◆ How to complete this task: Write out the listing below without alteration, omitting its pictures.

◆ Exercise input:
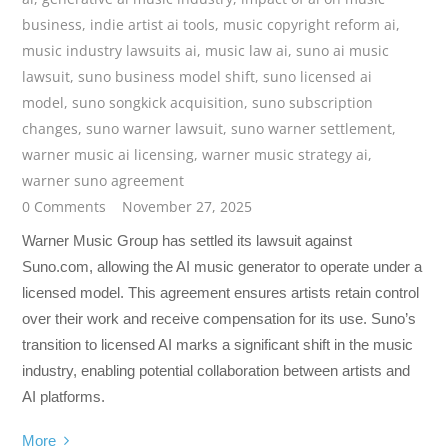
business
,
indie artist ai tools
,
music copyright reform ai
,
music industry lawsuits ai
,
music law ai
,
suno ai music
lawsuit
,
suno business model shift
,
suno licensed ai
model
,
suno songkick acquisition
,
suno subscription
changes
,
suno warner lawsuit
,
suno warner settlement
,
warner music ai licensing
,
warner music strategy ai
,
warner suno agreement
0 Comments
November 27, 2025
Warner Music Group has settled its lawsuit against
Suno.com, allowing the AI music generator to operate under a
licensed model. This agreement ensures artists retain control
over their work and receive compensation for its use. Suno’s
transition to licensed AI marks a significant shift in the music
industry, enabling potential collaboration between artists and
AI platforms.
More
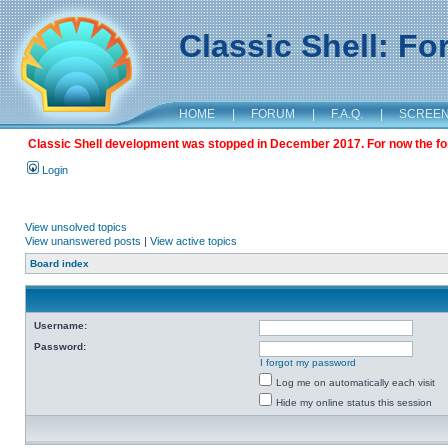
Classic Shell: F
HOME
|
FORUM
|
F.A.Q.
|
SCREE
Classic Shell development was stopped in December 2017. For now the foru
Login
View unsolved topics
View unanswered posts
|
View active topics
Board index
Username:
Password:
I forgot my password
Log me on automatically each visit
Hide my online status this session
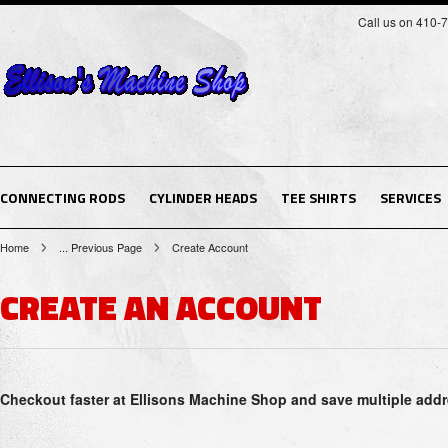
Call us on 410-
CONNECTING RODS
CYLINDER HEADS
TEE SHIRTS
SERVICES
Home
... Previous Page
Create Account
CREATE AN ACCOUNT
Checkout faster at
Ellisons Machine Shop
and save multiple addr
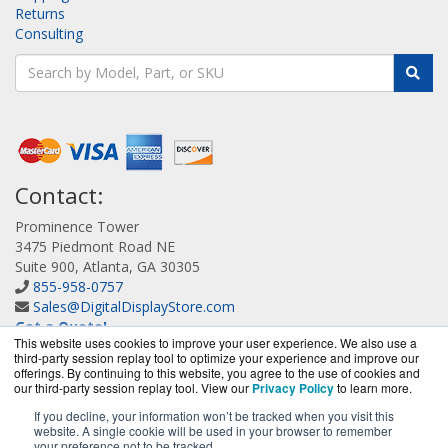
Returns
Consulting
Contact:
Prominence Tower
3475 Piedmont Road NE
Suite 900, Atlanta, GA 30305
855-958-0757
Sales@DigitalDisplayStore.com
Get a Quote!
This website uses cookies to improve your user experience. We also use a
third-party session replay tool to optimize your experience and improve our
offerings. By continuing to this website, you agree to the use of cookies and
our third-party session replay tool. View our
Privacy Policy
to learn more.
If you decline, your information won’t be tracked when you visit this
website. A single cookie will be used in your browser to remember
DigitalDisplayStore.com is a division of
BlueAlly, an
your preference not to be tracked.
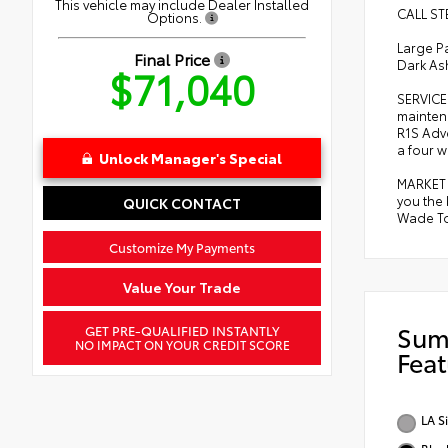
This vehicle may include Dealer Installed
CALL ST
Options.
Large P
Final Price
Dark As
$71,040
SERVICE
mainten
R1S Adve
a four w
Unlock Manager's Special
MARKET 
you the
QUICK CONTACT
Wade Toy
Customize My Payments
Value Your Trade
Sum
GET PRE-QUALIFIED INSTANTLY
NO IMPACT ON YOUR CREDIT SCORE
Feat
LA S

◆ Answer to the problem:
business
,
indie artist ai tools
,
music copyright reform ai
,
music industry lawsuits ai
,
music law ai
,
suno ai music
lawsuit
,
suno business model shift
,
suno licensed ai
model
,
suno songkick acquisition
,
suno subscription
changes
,
suno warner lawsuit
,
suno warner settlement
,
warner music ai licensing
,
warner music strategy ai
,
warner suno agreement
0 Comments
November 27, 2025
Warner Music Group has settled its lawsuit against
Suno.com, allowing the AI music generator to operate under a
licensed model. This agreement ensures artists retain control
over their work and receive compensation for its use. Suno’s
transition to licensed AI marks a significant shift in the music
industry, enabling potential collaboration between artists and
AI platforms.
More
Classic Shell: F
HOME
|
FORUM
|
F.A.Q.
|
SCREE
Classic Shell development was stopped in December 2017. For now the foru
Login
View unsolved topics
View unanswered posts
|
View active topics
Board index
Username:
Password:
I forgot my password
Log me on automatically each visit
Hide my online status this session
Call us on 410-
CONNECTING RODS
CYLINDER HEADS
TEE SHIRTS
SERVICES
Home
... Previous Page
Create Account
CREATE AN ACCOUNT
Checkout faster at
Ellisons Machine Shop
and save multiple addr
Returns
Consulting
Contact:
Prominence Tower
3475 Piedmont Road NE
Suite 900, Atlanta, GA 30305
855-958-0757
Sales@DigitalDisplayStore.com
Get a Quote!
This website uses cookies to improve your user experience. We also use a
third-party session replay tool to optimize your experience and improve our
offerings. By continuing to this website, you agree to the use of cookies and
our third-party session replay tool. View our
Privacy Policy
to learn more.
If you decline, your information won’t be tracked when you visit this
website. A single cookie will be used in your browser to remember
DigitalDisplayStore.com is a division of
BlueAlly, an
your preference not to be tracked.
This vehicle may include Dealer Installed
CALL ST
Options.
Large P
Final Price
Dark As
$71,040
SERVICE
mainten
R1S Adve
a four w
Unlock Manager's Special
MARKET 
you the
QUICK CONTACT
Wade Toy
Customize My Payments
Value Your Trade
Sum
GET PRE-QUALIFIED INSTANTLY
NO IMPACT ON YOUR CREDIT SCORE
Feat
LA S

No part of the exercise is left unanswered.